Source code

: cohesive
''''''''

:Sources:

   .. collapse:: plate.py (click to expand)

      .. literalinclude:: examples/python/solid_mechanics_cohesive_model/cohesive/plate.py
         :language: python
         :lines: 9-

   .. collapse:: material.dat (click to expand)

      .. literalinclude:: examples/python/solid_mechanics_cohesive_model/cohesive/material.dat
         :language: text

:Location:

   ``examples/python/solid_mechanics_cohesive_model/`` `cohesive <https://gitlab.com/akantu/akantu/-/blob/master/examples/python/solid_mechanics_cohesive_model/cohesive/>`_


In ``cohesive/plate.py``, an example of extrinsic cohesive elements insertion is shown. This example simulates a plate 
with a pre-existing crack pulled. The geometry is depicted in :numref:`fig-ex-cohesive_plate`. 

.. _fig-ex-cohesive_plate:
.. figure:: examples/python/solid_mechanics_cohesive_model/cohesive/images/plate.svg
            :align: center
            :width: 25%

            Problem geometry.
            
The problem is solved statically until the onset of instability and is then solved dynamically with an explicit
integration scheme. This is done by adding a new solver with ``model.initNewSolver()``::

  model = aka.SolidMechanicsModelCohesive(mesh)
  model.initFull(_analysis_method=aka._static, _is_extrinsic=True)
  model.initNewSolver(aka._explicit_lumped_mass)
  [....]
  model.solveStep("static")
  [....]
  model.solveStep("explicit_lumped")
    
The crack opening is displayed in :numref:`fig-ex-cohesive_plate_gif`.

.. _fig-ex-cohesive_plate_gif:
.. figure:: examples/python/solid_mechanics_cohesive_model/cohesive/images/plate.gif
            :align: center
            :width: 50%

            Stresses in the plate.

══════════

Goal of the exercise: Gather each line of the records holding the string "solveStep".

Expected answer:
  model.solveStep("static")
  model.solveStep("explicit_lumped")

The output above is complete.